Recommendation: Choose this option only if you want to use this key service for an organizational unit or group that doesn't already has content encrypted by another key service. If content is already encrypted, you'll need to keep the existing key service to ensure the encrypted content is accessible.
Edit a key service
You must be signed in as a super administrator for this task.
-
Sign in to your Google Admin console.
Sign in using an account with super administrator privileges (does not end in @gmail.com).
- In the Admin console, go to Menu
- Under External key service, click the name of the key service you want to change.
- Edit the key service's name.
- Click Continue.
You must be signed in as a super administrator for this task.
If your users are having trouble accessing content encrypted by a key service, ask the key service for a new encryption URL. Then replace the previous URL with the new one in the Admin console to allow users to recover their content.
If users can't encrypt new content with a key service, you can try assigning a different key service to organizations or groups that are having trouble.
To change a key service's URL:
-
Sign in to your Google Admin console.
Sign in using an account with super administrator privileges (does not end in @gmail.com).
- In the Admin console, go to Menu
- Under External key service, click the name of the key service for which you want to change the URL.
- Click Having issues?
- To make sure Google Workspace can communicate with the external key service, click Test connection.
- If the connection is successful, in the lower-right corner of the page, click Continue.
You might want to remove the backup key service from another key service if:
- You no longer need it for migrating content.
- You want to add another key service and need to choose a backup service so you can migrate encrypted content to the new service.
For details about content migration, go to Migrate encrypted content to a new key service.
To remove the backup key service:
-
Sign in to your Google Admin console.
Sign in using an account with super administrator privileges (does not end in @gmail.com).
- In the Admin console, go to Menu
- Under External key service, click the name of the key service for which you want to remove the backup.
- Click Remove backup.
- Check the boxes under To remove backup, confirm you understand the following.
- Click Remove backup.
You can disable a key service if it has a backup key service assigned to it.
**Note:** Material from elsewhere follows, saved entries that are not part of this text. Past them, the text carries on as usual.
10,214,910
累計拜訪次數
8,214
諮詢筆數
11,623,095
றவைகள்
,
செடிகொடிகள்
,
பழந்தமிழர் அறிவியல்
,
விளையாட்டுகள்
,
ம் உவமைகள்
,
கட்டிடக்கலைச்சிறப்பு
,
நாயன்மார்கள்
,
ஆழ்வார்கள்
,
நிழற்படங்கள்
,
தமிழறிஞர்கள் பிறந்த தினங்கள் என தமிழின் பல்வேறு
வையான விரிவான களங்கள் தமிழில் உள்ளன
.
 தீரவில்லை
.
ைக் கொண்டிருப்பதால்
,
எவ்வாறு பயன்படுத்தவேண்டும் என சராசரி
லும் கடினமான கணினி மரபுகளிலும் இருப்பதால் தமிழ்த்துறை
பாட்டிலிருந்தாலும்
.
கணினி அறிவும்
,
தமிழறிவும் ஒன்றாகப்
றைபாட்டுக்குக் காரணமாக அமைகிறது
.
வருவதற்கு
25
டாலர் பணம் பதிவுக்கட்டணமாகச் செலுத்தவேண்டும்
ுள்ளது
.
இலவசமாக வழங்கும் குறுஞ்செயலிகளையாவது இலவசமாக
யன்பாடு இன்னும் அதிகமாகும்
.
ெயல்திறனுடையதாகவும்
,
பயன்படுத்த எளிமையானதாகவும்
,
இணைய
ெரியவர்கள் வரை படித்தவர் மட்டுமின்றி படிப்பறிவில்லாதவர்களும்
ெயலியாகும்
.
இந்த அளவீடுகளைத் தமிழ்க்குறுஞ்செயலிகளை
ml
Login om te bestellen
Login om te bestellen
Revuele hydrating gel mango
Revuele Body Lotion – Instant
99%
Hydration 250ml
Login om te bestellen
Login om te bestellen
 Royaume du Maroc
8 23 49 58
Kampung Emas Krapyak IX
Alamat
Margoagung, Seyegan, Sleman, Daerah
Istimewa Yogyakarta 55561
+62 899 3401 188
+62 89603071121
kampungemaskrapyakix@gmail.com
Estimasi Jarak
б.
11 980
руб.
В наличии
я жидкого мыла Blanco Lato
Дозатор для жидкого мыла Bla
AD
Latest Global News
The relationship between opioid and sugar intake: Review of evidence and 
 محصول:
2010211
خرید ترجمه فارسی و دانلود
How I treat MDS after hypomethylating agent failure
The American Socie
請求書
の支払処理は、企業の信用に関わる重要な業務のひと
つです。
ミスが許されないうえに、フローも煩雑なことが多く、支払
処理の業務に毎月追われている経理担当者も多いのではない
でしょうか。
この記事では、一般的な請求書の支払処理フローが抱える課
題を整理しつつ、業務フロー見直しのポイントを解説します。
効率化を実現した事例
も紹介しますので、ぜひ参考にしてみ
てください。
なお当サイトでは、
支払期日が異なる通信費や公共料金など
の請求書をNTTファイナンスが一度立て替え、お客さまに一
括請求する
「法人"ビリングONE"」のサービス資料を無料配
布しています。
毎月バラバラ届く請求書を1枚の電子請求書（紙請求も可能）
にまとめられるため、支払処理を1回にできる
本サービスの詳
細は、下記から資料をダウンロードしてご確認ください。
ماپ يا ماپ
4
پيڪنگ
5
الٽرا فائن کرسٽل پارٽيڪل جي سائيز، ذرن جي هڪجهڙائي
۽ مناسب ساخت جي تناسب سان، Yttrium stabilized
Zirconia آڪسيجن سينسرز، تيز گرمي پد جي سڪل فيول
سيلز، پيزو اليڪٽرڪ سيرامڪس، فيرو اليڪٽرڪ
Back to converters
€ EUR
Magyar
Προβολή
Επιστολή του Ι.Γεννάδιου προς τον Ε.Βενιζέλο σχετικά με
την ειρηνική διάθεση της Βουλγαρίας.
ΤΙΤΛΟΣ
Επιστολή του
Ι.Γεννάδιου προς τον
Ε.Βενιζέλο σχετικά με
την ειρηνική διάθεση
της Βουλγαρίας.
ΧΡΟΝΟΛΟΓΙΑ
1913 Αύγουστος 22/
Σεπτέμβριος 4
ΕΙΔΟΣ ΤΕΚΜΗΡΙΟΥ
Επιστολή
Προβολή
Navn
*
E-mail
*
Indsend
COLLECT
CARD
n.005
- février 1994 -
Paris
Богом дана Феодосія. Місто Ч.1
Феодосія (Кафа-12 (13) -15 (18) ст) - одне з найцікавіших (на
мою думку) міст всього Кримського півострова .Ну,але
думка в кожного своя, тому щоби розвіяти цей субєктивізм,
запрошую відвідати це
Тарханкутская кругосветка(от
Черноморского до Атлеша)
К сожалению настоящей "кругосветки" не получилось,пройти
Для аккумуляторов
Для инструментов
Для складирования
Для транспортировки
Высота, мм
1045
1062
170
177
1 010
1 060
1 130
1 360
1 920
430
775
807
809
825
For example, you might want to disable a key service and use its backup if users are having issues with either accessing encrypted content or encrypting new content. Because the key service you want to disable has a backup, client-side encrypted content will still be accessible.
To disable a key service and use its backup instead:
-
Sign in to your Google Admin console.
Sign in using an account with super administrator privileges (does not end in @gmail.com).
- In the Admin console, go to Menu
- Under External key service, click the name of the key service for which you want to remove the backup.
- Click Disable & use backup.
- Check the boxes under By disabling, I understand the following.
- Click Disable & use backup.
If you're having issues with a key service
There might be a problem with the key that’s being used to encrypt content. Contact your current key service to request a new URL. For details about changing the URL for a key service, go to Change a key service’s URL above.
Alternatively, you can try the following:
- Replace the current key service with another key service. Go to Migrate encrypted content to a new key service.
- If the key service has a backup service, try using the backup instead For details, go to Disable a key service that has backup above.
Try using the backup key service instead. For details, go to Disable a key service that has backup above.
If users still can’t access encrypted content or encrypt new content, there’s a problem with the backup key. Contact your key service for help.